[DATA BELOW]

##########

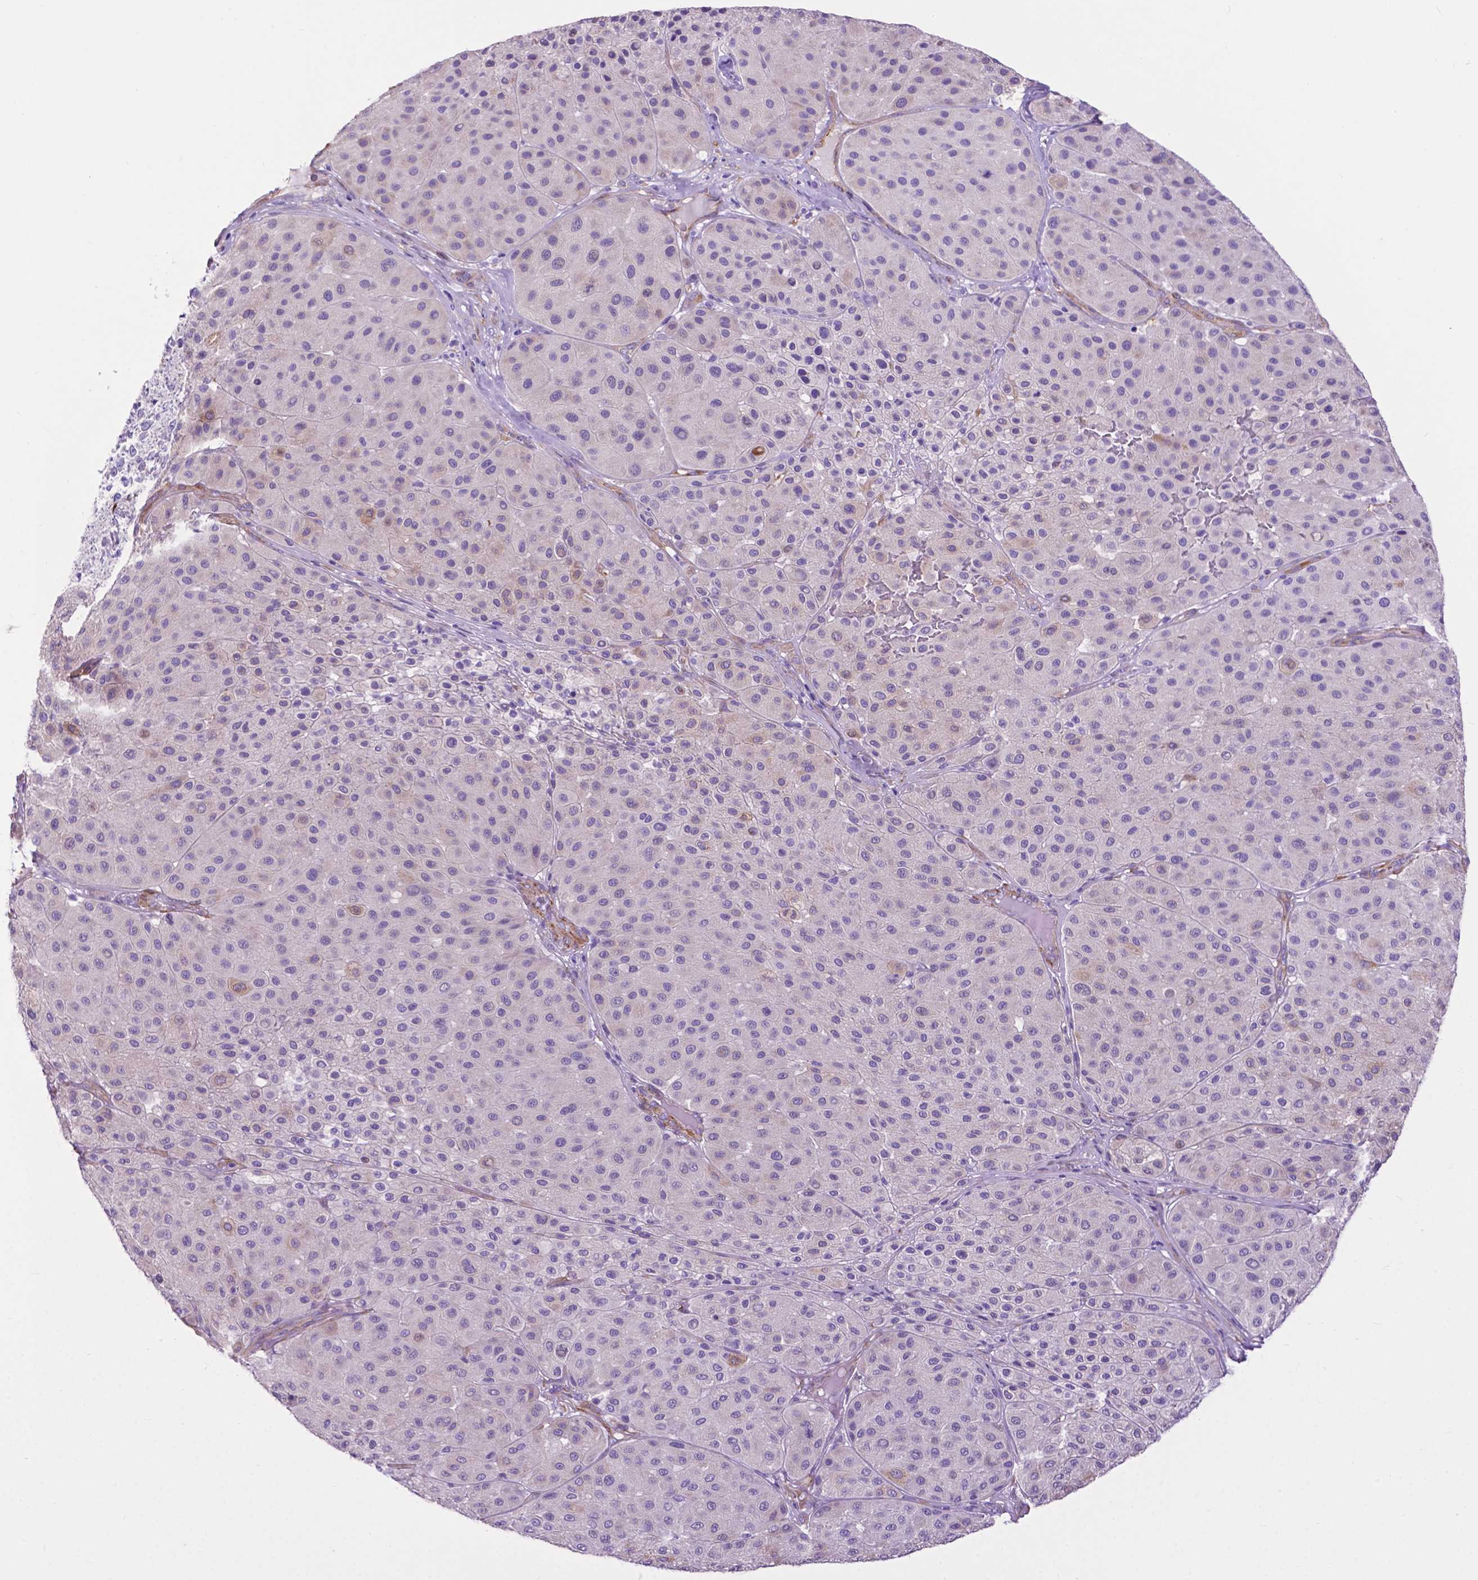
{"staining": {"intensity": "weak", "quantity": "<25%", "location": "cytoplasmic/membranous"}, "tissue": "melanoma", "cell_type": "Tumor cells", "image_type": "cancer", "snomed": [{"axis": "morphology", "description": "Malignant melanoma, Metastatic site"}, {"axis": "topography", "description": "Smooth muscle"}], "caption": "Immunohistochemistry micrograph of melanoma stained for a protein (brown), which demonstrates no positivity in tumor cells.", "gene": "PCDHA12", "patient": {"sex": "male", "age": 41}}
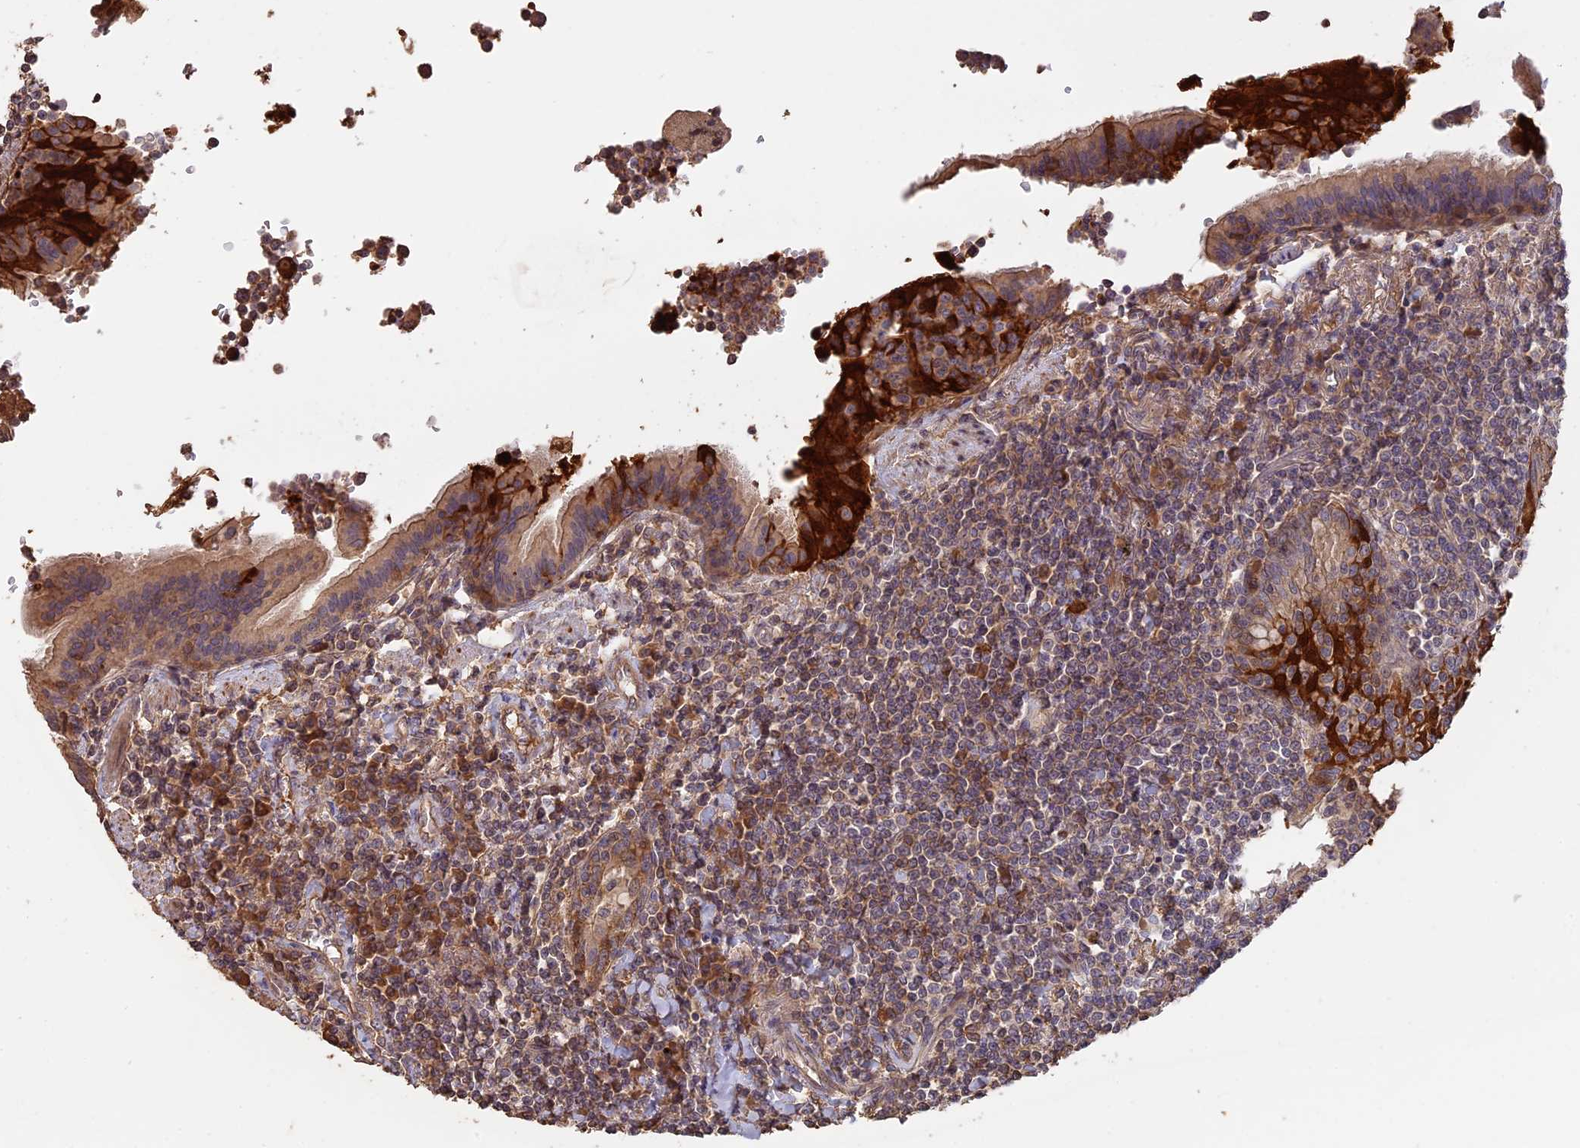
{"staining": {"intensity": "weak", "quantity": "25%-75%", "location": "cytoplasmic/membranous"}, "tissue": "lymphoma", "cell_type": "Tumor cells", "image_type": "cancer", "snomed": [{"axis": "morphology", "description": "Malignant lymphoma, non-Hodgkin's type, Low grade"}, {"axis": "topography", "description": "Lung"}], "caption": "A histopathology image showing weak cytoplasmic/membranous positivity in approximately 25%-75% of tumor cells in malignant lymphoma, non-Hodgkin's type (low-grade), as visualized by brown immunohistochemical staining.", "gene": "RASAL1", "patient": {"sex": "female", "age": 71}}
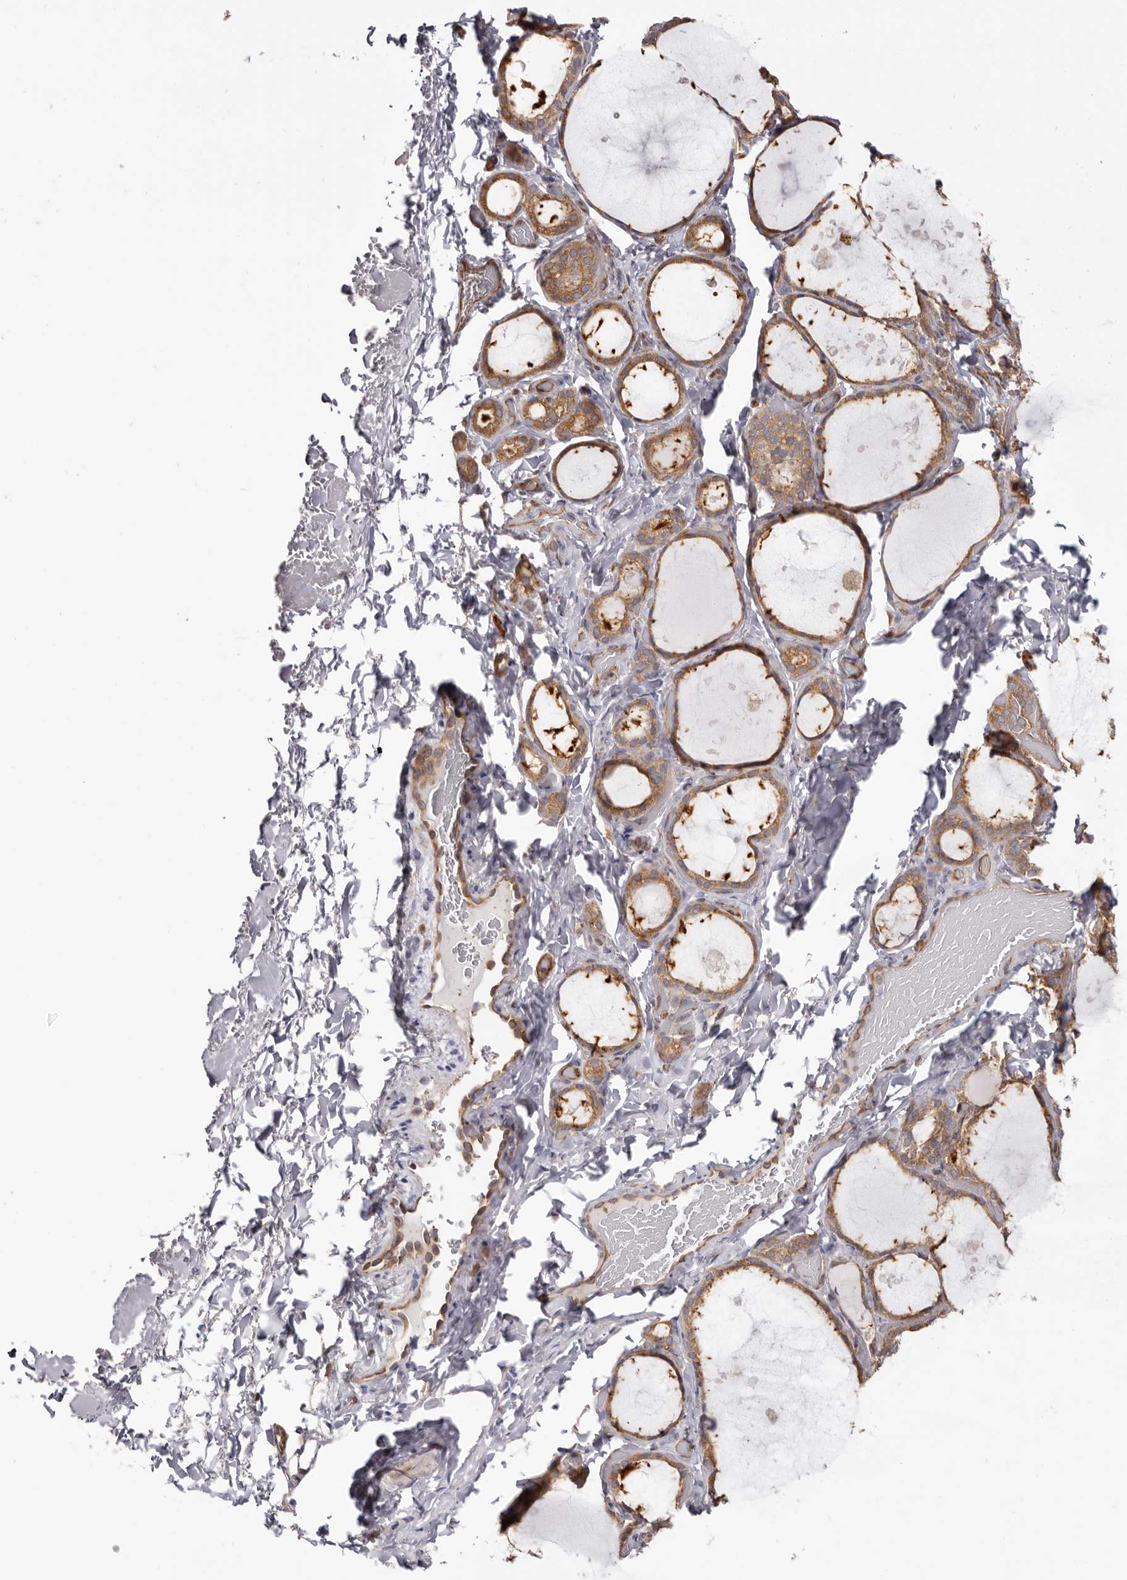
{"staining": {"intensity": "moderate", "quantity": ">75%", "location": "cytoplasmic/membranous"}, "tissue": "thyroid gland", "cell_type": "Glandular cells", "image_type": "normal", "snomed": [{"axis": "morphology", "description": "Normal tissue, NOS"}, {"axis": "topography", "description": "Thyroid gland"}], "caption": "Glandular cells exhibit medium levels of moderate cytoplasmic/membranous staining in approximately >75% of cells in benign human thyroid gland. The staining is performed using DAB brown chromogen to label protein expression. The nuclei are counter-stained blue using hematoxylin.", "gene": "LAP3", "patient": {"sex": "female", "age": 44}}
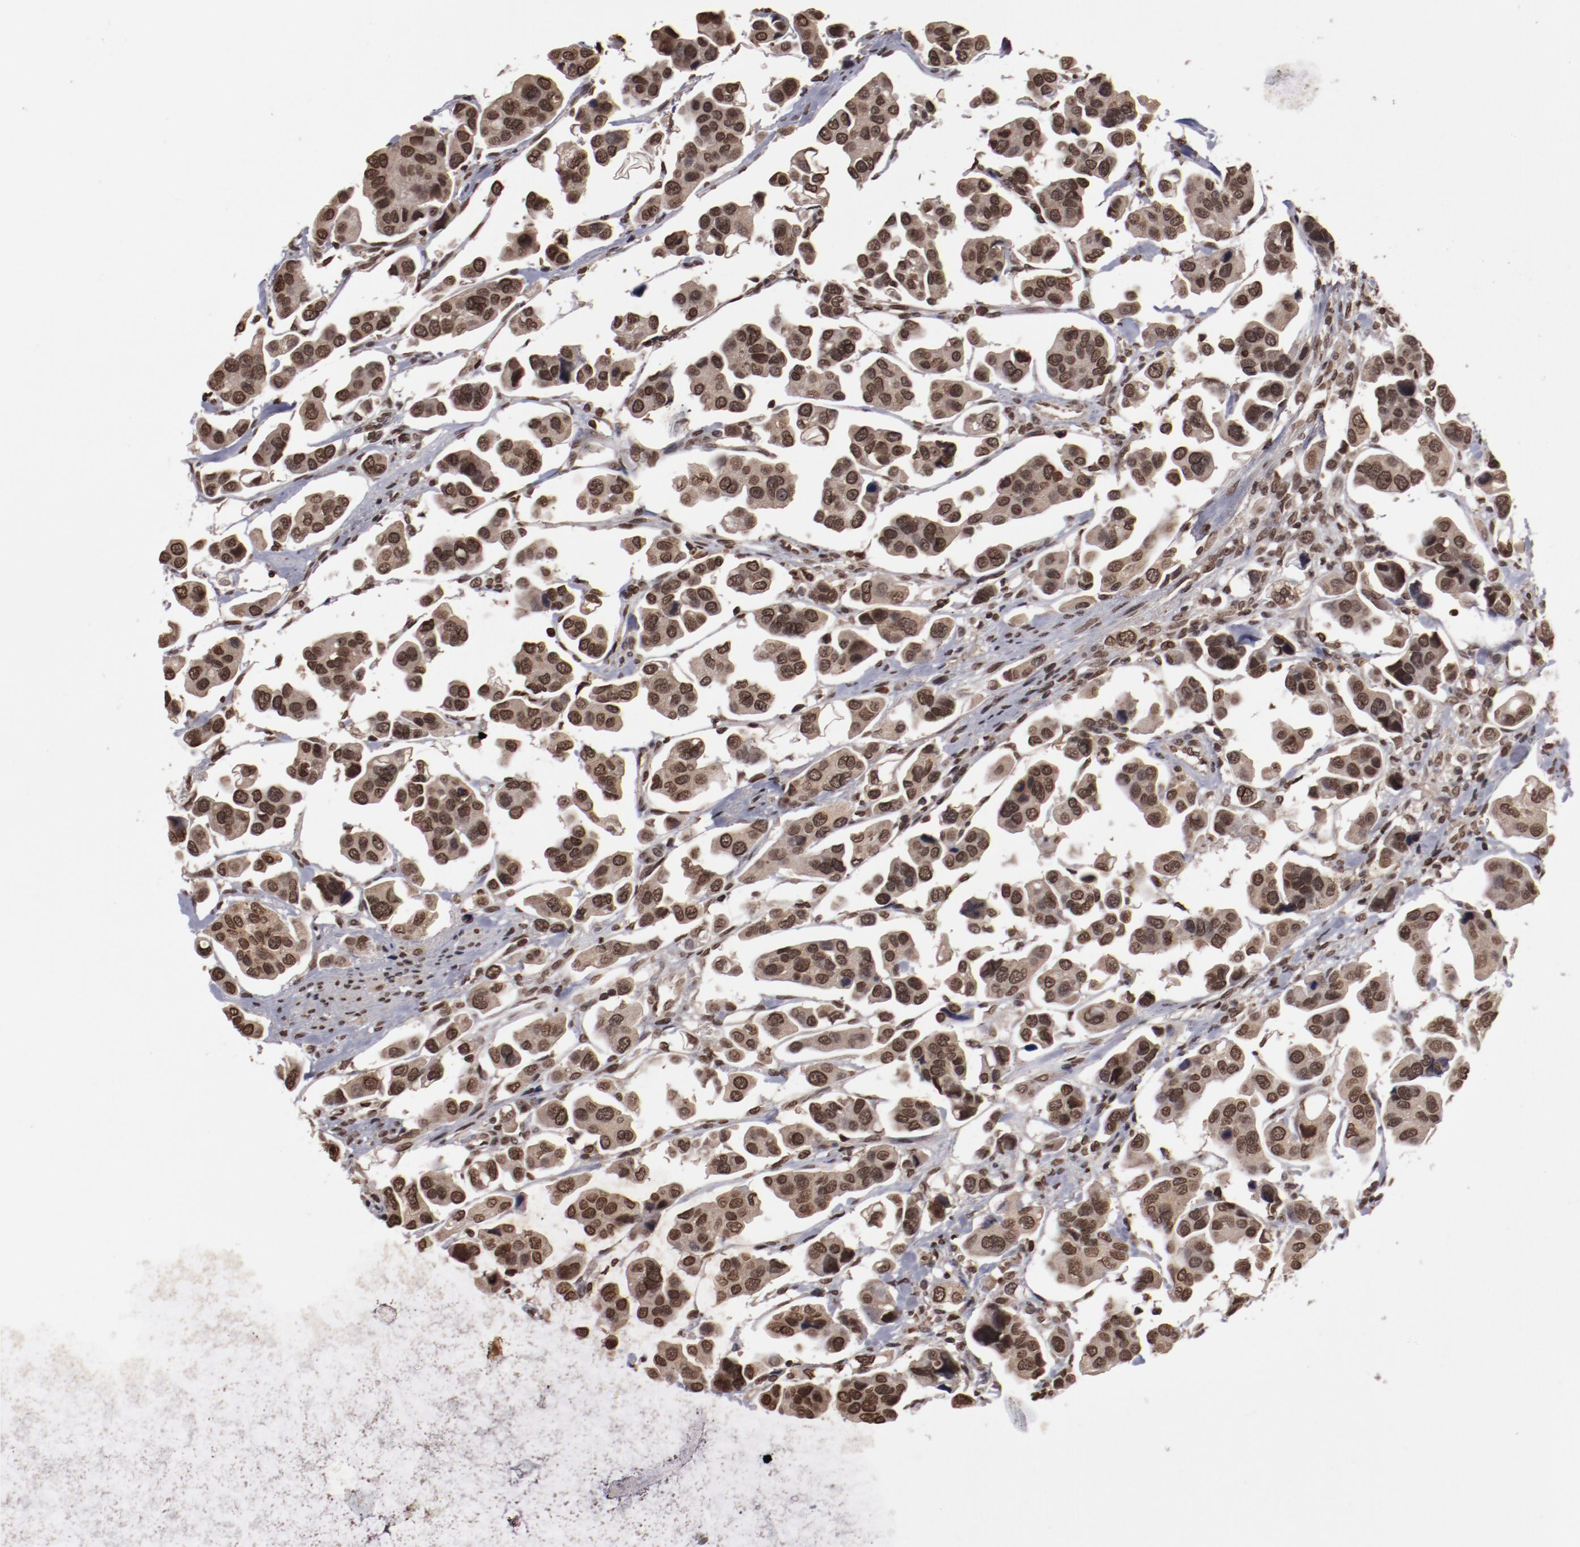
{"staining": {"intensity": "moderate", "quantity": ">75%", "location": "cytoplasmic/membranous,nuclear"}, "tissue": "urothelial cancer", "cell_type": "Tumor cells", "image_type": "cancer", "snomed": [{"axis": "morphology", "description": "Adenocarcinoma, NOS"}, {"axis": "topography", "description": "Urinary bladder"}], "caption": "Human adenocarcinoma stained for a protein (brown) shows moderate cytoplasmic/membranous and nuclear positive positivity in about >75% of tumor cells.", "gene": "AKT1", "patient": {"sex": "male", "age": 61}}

##########

[WHAT IS EXPECTED]
Make an exact copy of all the material, but keep the pictures out of it.

[COMPLETED EXERCISE]
{"staining": {"intensity": "weak", "quantity": "<25%", "location": "cytoplasmic/membranous"}, "tissue": "melanoma", "cell_type": "Tumor cells", "image_type": "cancer", "snomed": [{"axis": "morphology", "description": "Malignant melanoma, Metastatic site"}, {"axis": "topography", "description": "Smooth muscle"}], "caption": "Immunohistochemistry micrograph of melanoma stained for a protein (brown), which demonstrates no positivity in tumor cells.", "gene": "PCDHA12", "patient": {"sex": "male", "age": 41}}
{"staining": {"intensity": "weak", "quantity": "25%-75%", "location": "cytoplasmic/membranous"}, "tissue": "lymphoma", "cell_type": "Tumor cells", "image_type": "cancer", "snomed": [{"axis": "morphology", "description": "Malignant lymphoma, non-Hodgkin's type, Low grade"}, {"axis": "topography", "description": "Lung"}], "caption": "A histopathology image showing weak cytoplasmic/membranous positivity in approximately 25%-75% of tumor cells in malignant lymphoma, non-Hodgkin's type (low-grade), as visualized by brown immunohistochemical staining.", "gene": "RASAL1", "patient": {"sex": "female", "age": 71}}
{"staining": {"intensity": "moderate", "quantity": ">75%", "location": "cytoplasmic/membranous"}, "tissue": "thyroid gland", "cell_type": "Glandular cells", "image_type": "normal", "snomed": [{"axis": "morphology", "description": "Normal tissue, NOS"}, {"axis": "topography", "description": "Thyroid gland"}], "caption": "Glandular cells exhibit medium levels of moderate cytoplasmic/membranous staining in approximately >75% of cells in benign human thyroid gland. The staining is performed using DAB brown chromogen to label protein expression. The nuclei are counter-stained blue using hematoxylin.", "gene": "LAP3", "patient": {"sex": "female", "age": 44}}
{"staining": {"intensity": "moderate", "quantity": ">75%", "location": "cytoplasmic/membranous,nuclear"}, "tissue": "urothelial cancer", "cell_type": "Tumor cells", "image_type": "cancer", "snomed": [{"axis": "morphology", "description": "Adenocarcinoma, NOS"}, {"axis": "topography", "description": "Urinary bladder"}], "caption": "Human adenocarcinoma stained for a protein (brown) shows moderate cytoplasmic/membranous and nuclear positive positivity in about >75% of tumor cells.", "gene": "AKT1", "patient": {"sex": "male", "age": 61}}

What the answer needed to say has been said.